La priorité de Plies, c'était toujours de vanter son pédigrée de criminel. Et il n'y allait pas de main morte. Dès le premier titre, "I'm da Man", sur une production canon de Drumma Boy (et avec les doux refrains en trompe-l'œil de Trey Songz), le Floridien se posait en brute épaisse. Allant au bout de son personnage, il racontait sur "Ol Lady" comment se venger d'un débiteur, en lui piquant sa femme et lui faisant subir les pires outrages. Sur "Bushes", lui et ses hommes de main organisaient une embuscade pour trouer la peau d'un ennemi. Tous les expédients étaient bons, pourvu d'atteindre les rêves de richesse exposés sur "Rich Folk". Il cognait tant, s'offusquait une fois encore la portion rétrograde de la critique, qu'il en oubliait de bien rapper.

Avec ce rappeur-là, en effet, pas de rimes complexes, pas de subtilités d'écriture. Mais il serait faux, à l'instar de détracteurs qui peinaient à comprendre le nouveau paradigme du rap, de n'y trouver aucun style, ni aucune éloquence. Car quand Plies prétendait sortir du caniveau, sa manière de rapper décuplait le propos.

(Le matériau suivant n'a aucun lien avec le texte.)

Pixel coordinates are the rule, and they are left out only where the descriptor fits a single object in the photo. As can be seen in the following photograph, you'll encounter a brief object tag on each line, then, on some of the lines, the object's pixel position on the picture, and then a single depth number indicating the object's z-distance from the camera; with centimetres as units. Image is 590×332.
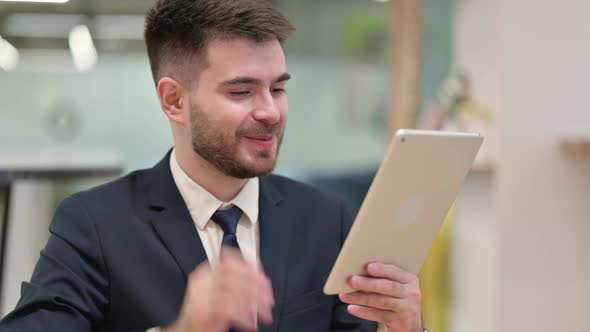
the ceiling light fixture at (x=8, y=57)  389
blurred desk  211
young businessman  129
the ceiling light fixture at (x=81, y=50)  394
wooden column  375
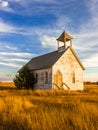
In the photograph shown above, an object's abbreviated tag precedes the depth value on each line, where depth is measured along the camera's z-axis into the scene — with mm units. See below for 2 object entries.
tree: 38344
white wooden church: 34781
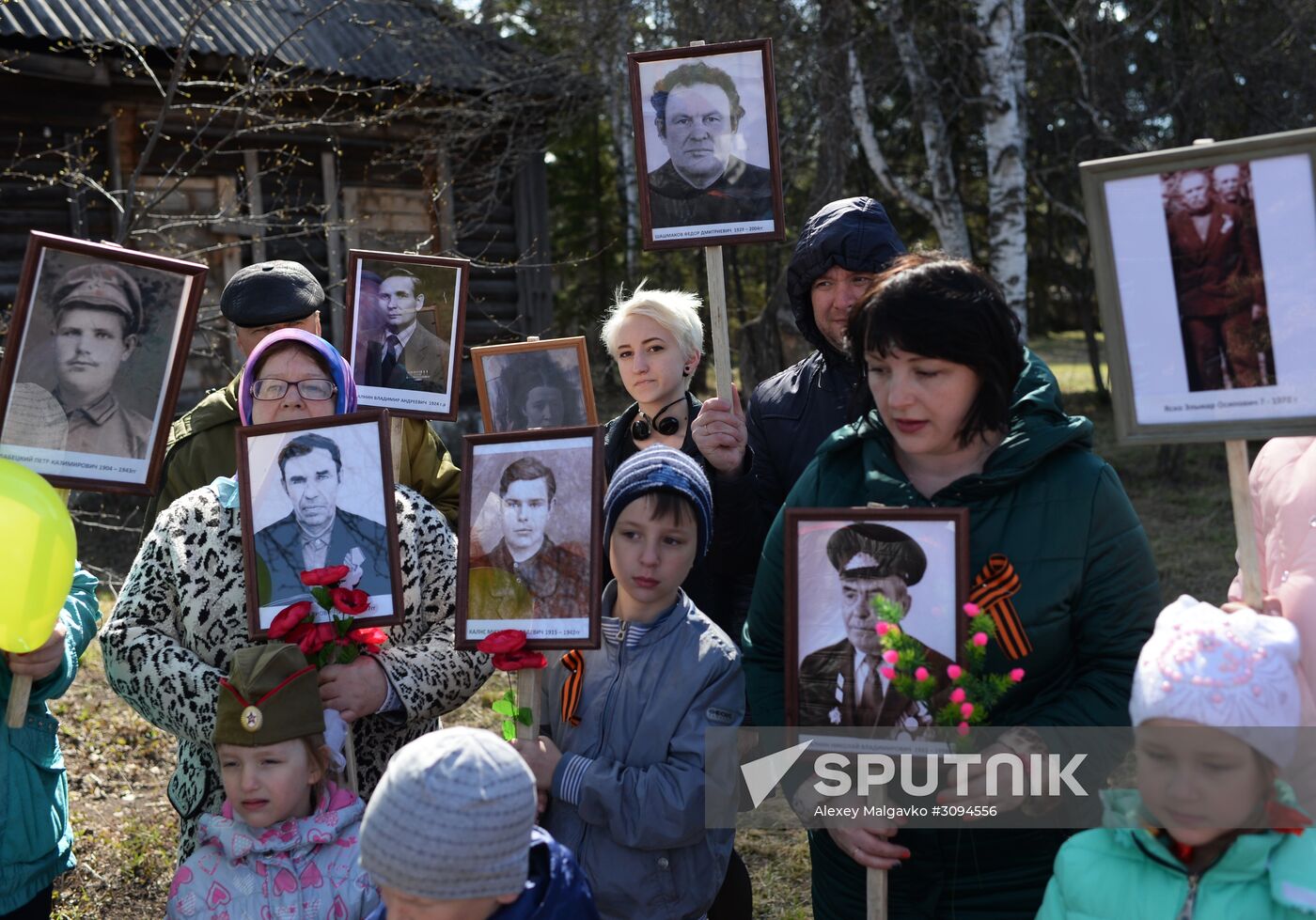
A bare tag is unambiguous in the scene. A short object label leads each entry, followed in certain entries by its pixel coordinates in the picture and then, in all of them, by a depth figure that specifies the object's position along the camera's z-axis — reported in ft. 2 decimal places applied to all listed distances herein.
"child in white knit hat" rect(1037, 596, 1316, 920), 6.30
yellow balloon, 8.10
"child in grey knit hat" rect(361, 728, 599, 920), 6.44
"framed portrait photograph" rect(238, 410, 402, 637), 8.80
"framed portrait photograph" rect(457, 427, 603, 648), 8.39
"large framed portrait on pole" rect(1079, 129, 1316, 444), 6.84
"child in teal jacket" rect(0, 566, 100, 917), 8.70
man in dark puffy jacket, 10.30
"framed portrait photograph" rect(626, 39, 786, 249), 10.46
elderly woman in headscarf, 8.86
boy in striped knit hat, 8.21
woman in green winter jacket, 7.29
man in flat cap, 11.57
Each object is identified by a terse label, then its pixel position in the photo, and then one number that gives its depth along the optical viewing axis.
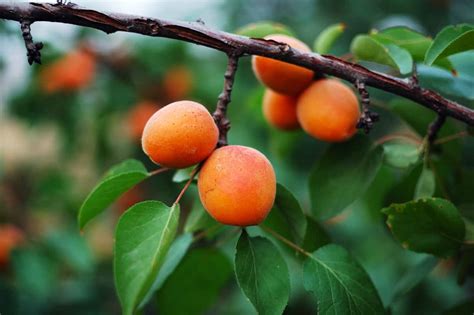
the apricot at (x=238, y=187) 0.66
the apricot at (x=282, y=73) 0.82
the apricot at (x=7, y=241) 1.63
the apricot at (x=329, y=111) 0.84
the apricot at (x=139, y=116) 1.83
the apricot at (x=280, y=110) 0.93
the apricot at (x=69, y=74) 1.85
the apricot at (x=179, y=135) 0.68
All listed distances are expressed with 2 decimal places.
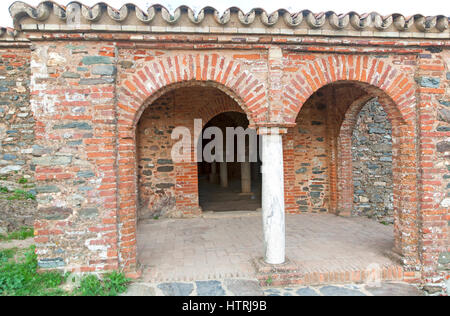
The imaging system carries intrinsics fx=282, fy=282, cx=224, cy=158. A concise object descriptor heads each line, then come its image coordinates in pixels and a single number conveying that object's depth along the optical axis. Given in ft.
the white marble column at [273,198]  12.60
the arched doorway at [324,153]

De sa voix abîmée, avec sa texture râpeuse, avec ces mots énoncés de manière trainante, comme s'ils bataillaient pour sortir de sa gorge, le rappeur donnait du corps à sa musique. Malgré tout le grotesque de son personnage (ou plutôt grâce à lui), il en imposait quand il se faisait triomphateur et arrogant sur des titres tels que "Who Hotter Than Me", et quand il sortait la grosse artillerie sur "Shit Bag". C'est ce Plies-là, grossier et vindicatif, qu'on avait aimé sur The Real Testament, et que, en dépit de passages patchouli pas tous réussis, on se plaisait à retrouver une fois encore sur l'essentiel de Definition of Real.